Each comment felt like a small push against the image Yu Li had kept of Yu Chen as a quiet, obedient figure who existed mainly to support her, and with every push, that image blurred further, until Yu Li was forced to admit that she had never really seen her sister as a person with her own weight and direction, but rather as something constant and dependable, like a piece of furniture that could be moved but not questioned.
When she finally returned home, the apartment was quiet, and Yu Chen was not there, probably still at the studio, and Yu Li went into her own room and sat on the edge of her bed, staring at the blank wall as though it might offer an answer, and for the first time in a long while, she allowed herself to think about the times her sister had come home pale and trembling after hospital visits, about the way she had avoided mirrors because her lips had turned too light, and about the way she had smiled and said "it's fine" even when her hands shook.
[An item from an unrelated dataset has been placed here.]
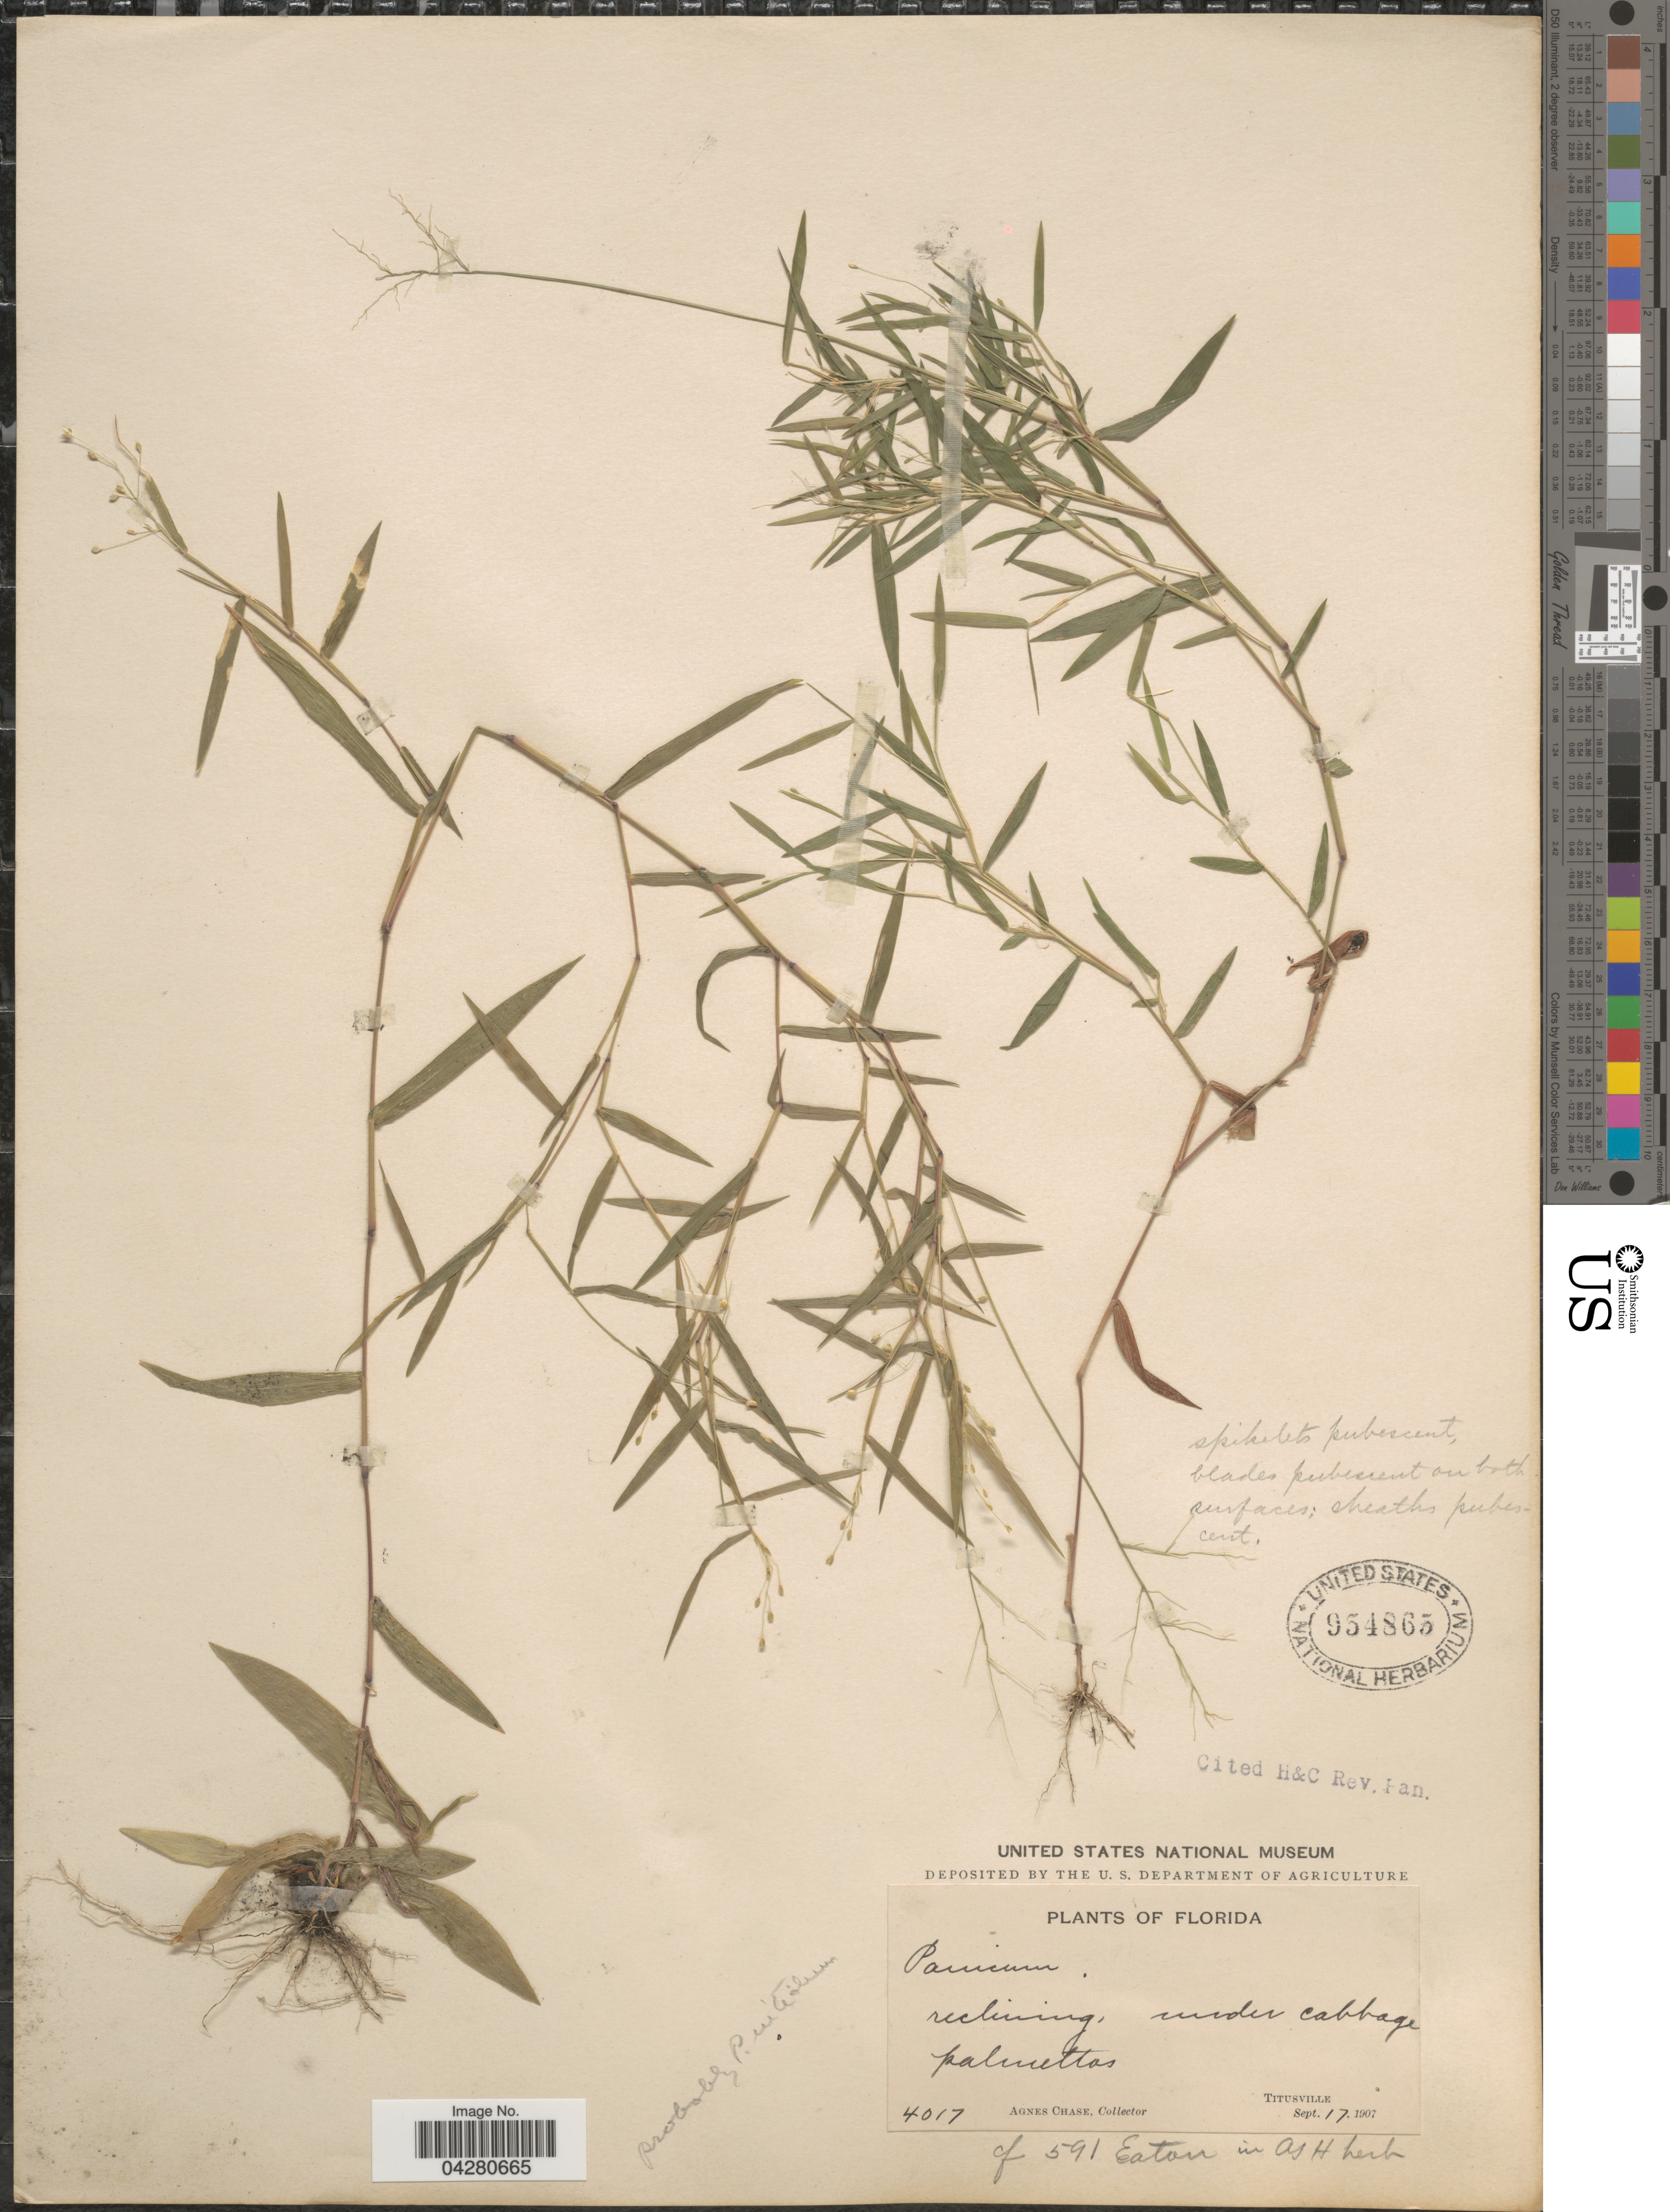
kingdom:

"She didn't complain," Yu Li said softly, "not once."
The realization did not come with immediate guilt, because guilt was too loud and too dramatic for what she felt, and instead it arrived as a slow pressure behind her eyes, as though something had been pressing on her conscience for a long time and had finally found a place to surface, and she wondered whether the girl on the screen had been forged in those silent years, shaped by a kind of endurance that could not be undone.
She wanted to ask her sister if she was still the girl that rolls up her sleeve when she's ask to donate blood. But she can't message her, Yu Chen no longer replies to her messages, she doesn't come home.
Yu Li thought she'll come running back home to submit, begging to be take back after realizing how hard life is out there but instead she just getting better.
Now she's gaining attention online.
That night, in her room, Yu Li opened the clip again and watched it in silence, no longer as a curious viewer but as someone trying to understand a person she thought she knew, and she realized that the fear she felt was not of her sister becoming famous or distant, but of losing the version of her that had always been there without asking for anything in return.
"She's not weak anymore," Yu Li thought, and the idea both frightened and relieved her.
Outside, the city hummed with its usual noise, and somewhere far from their small apartment, strangers continued to search for the name of a pale-faced girl in a hospital scene, unaware that in a quiet bedroom across town, another girl was watching the same image with a heart full of questions she did not yet have the courage to ask, sensing for the first time that the bond she had taken for granted was changing shape, and that the sister she depended on was stepping into a world where she would no longer be defined by sacrifice alone.